Two train rides home is all it took for me to complete what could easily be my game of the year. Florence is the first title from acclaimed Monument Valley designer Ken Wong’s new studio Mountains.
The game tells the story of a young woman, living in Melbourne, who falls in love and then follows the relationship as it moves through its stages and ultimately (spoiler alert) ends.
As the game progresses Florence experiences different stages of the relationship that we can all identify with. Chapters of the game, such as “First Dates”, “Moving In“, “Dreams” are aptly named and done so to not only encapsulate their experience but also emotionally prepare you for what you know is to come. With each chapter I felt like I was right there with her – as ridiculous as that sounds – experiencing what she was, feeling what she felt. To love is to be human and Florence’s story is one that, as humans, we are all likely to have experienced in one way or another.
It doesn’t hurt that the game is beautifully scored either. Whilst the hand-drawn aesthetic and story board nature of the visuals are stunning it’s the game’s music that really just blew me out of the water. Hauntingly beautiful classical styled pieces underpin the game’s story and perfectly capture the moment you’re experience. It’s truly fantastic stuff that deserves recognition.
The game’s not for everyone and that’s totally OK. You’re not shooting anything, there are no jelly beans of the same colour to line up and ask for your credit card to play again, it’s very much a story that has a start, a middle and an end that invites you to participate along the way.

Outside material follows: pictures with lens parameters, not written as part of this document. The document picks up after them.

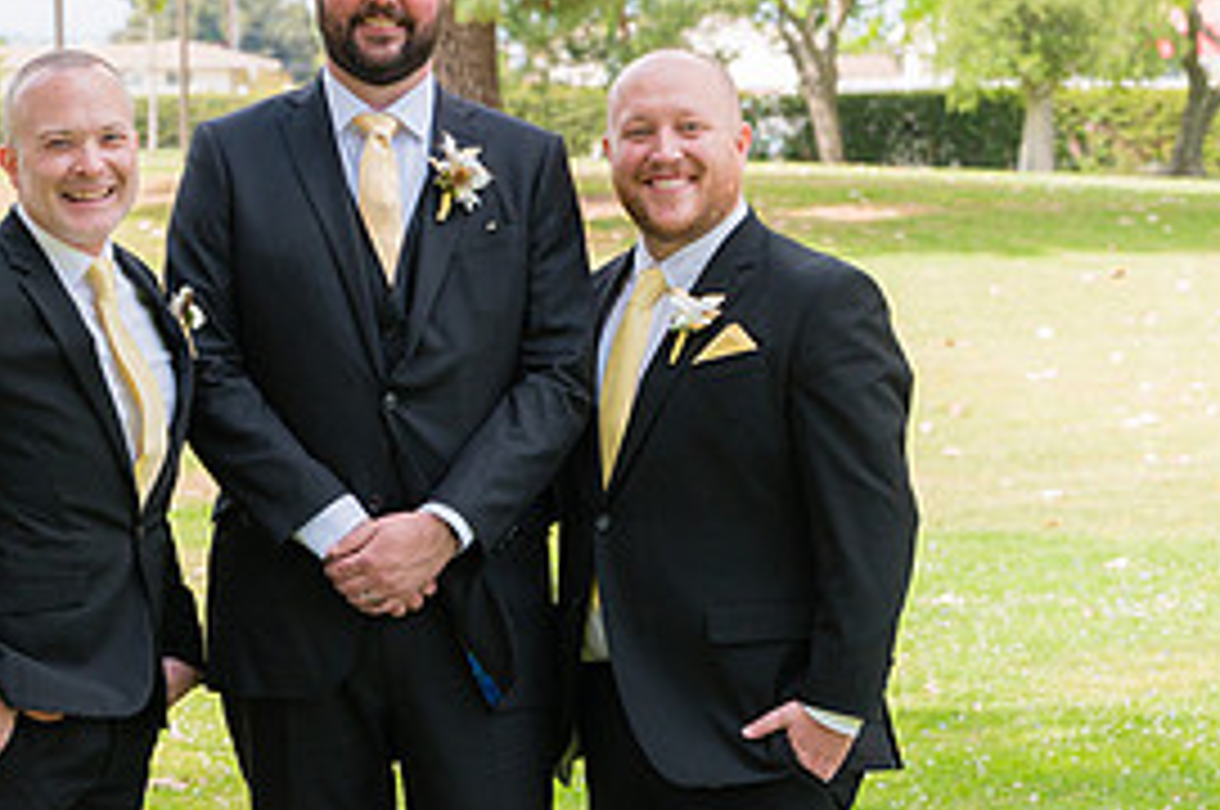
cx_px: 423
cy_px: 567
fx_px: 5077
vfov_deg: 9.1
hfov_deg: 13.7
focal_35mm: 150
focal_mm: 70
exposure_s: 1/1250
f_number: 5.6
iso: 500
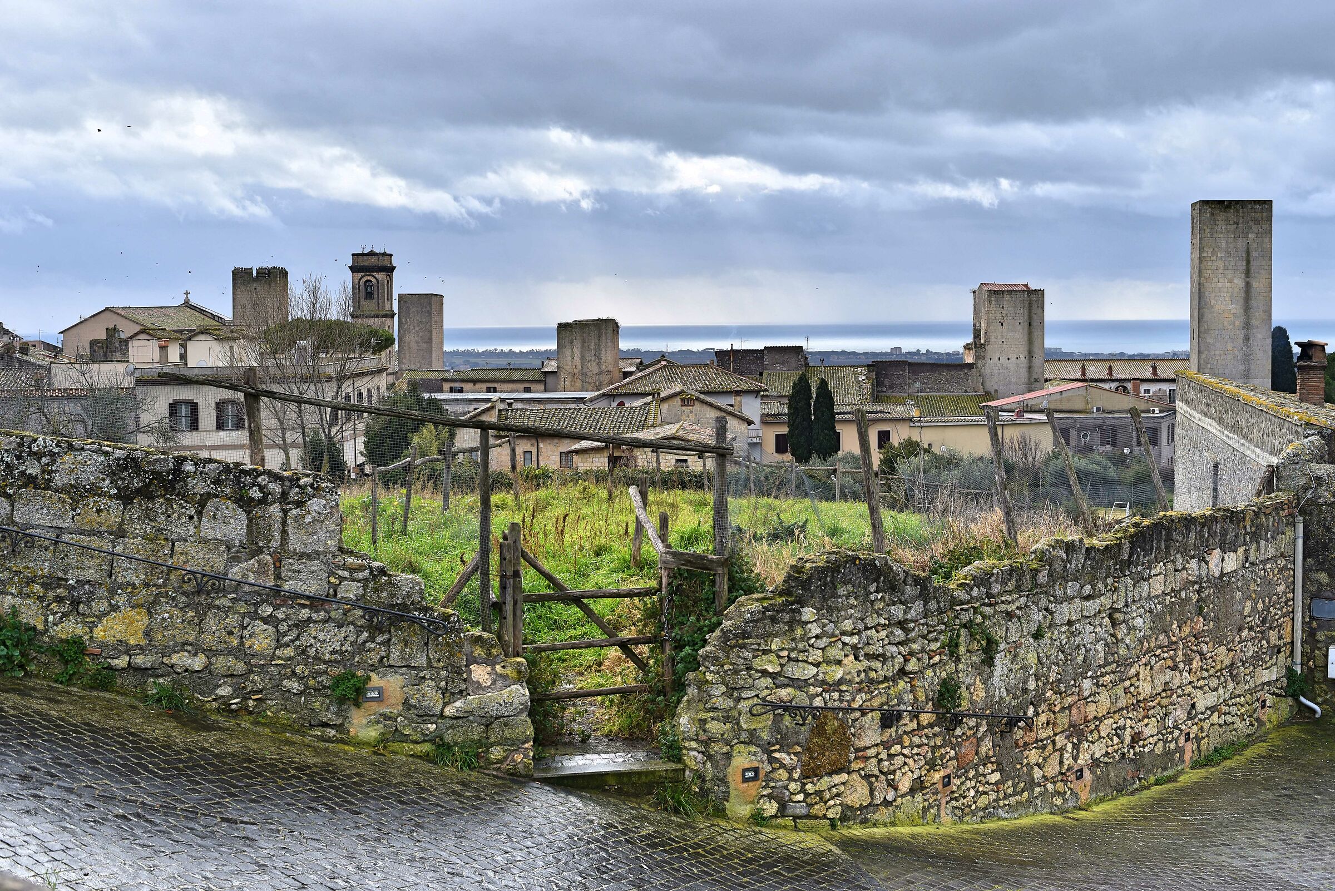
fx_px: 1855
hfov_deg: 39.6
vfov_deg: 27.0
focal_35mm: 50
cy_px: 446
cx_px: 668
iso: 100
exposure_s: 1/125
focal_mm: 50
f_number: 9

It’s mechanics are subtle and help to progress the story. One of my favourites is the simple jigsaw puzzles that are a metaphor for the sentences we construct while talking to our partner. Initially there are many pieces and we put them together slowly or clumsily like on a first date but as you feel more comfortable it’s much easier so the pieces you have to connect grow larger and there are fewer until it’s so natural you don’t have to connect anything at all and the game uses a single piece you simply move into place.
Two train rides home is all it took for me to complete what could easily be my game of the year.
For a lot of people Florence wont be a “game”. They’ll take one look and dismiss it as a story you occasionally push a button or flick to the next page and they’re entitled to think that but I’d argue them wrong. For me, its interactive nature and subtle game mechanics very much prove it so, which because of its medium is a hundred times more emotive and engrossing than any story could be.
Florence from Mountains is available for iOS via the App Store for A$4.49 now.